> What this task involves: Look through the records, and wherever the string "TEMAS" turns up, copy out that line.

[[ Records provided, beginning ]]

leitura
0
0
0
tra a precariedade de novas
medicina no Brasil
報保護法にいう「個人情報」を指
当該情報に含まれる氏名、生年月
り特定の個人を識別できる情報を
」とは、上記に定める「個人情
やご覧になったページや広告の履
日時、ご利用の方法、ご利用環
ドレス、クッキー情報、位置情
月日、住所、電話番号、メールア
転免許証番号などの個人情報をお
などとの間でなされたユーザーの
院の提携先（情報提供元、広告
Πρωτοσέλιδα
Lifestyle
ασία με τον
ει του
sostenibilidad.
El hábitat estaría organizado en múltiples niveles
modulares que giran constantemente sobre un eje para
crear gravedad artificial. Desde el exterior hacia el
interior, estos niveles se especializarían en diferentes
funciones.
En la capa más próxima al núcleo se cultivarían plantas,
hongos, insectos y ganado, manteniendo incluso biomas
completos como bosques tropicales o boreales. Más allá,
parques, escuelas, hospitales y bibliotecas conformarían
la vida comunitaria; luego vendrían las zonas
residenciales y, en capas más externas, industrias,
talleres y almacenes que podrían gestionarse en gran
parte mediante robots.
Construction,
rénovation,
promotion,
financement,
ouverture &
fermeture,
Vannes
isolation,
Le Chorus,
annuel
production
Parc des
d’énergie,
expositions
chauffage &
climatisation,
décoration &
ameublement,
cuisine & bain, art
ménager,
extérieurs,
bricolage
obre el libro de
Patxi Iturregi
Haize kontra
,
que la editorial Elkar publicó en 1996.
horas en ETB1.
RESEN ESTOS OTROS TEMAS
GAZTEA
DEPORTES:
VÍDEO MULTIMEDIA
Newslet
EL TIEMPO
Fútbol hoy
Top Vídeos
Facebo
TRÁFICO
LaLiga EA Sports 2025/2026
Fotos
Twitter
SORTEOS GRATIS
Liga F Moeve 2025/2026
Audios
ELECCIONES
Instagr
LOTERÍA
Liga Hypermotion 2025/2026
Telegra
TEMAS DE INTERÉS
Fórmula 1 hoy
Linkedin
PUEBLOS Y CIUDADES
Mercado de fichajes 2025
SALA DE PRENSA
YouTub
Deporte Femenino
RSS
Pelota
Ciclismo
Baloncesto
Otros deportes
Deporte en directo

[[ Records provided, end ]]

> Result:
RESEN ESTOS OTROS TEMAS
TEMAS DE INTERÉS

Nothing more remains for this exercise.